Given records >>
_ _ _ _ _
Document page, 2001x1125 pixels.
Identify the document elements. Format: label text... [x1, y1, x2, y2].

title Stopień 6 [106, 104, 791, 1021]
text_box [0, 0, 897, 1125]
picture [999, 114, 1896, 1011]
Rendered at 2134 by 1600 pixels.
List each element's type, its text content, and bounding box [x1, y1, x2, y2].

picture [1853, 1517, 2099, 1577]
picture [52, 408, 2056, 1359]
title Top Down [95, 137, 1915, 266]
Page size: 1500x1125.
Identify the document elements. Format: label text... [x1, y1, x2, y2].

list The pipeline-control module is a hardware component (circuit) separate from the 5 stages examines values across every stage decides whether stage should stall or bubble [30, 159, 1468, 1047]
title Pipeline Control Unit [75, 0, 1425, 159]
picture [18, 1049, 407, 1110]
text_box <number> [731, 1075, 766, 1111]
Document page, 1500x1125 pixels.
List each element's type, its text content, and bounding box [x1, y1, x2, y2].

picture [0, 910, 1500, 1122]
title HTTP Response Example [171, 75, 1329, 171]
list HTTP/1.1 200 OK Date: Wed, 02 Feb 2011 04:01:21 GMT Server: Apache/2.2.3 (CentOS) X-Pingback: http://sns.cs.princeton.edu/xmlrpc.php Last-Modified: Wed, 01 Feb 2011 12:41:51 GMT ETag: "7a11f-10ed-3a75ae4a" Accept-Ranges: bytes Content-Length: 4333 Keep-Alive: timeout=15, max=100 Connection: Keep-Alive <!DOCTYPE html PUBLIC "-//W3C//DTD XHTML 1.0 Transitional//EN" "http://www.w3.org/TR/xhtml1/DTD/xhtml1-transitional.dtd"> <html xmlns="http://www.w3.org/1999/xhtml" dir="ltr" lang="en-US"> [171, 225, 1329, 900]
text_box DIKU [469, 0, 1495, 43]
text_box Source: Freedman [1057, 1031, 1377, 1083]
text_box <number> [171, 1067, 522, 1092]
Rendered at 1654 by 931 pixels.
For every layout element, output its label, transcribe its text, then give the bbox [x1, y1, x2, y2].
_ _ _ _ _
Task objective >> Render the records, starting at the first one and ending at the line containing "title Top Down [95, 137, 1915, 266]", both included, as a two-column CSV with the headers instruction and answer. Give one row per record, with the instruction text and its answer each in a single quoted field and every line break replaced by a space.

Output of the task >>
instruction,answer
"Document page, 2001x1125 pixels. Identify the document elements. Format: label text... [x1, y1, x2, y2].","title Stopień 6 [106, 104, 791, 1021] text_box [0, 0, 897, 1125] picture [999, 114, 1896, 1011]"
"Rendered at 2134 by 1600 pixels. List each element's type, its text content, and bounding box [x1, y1, x2, y2].","picture [1853, 1517, 2099, 1577] picture [52, 408, 2056, 1359] title Top Down [95, 137, 1915, 266]"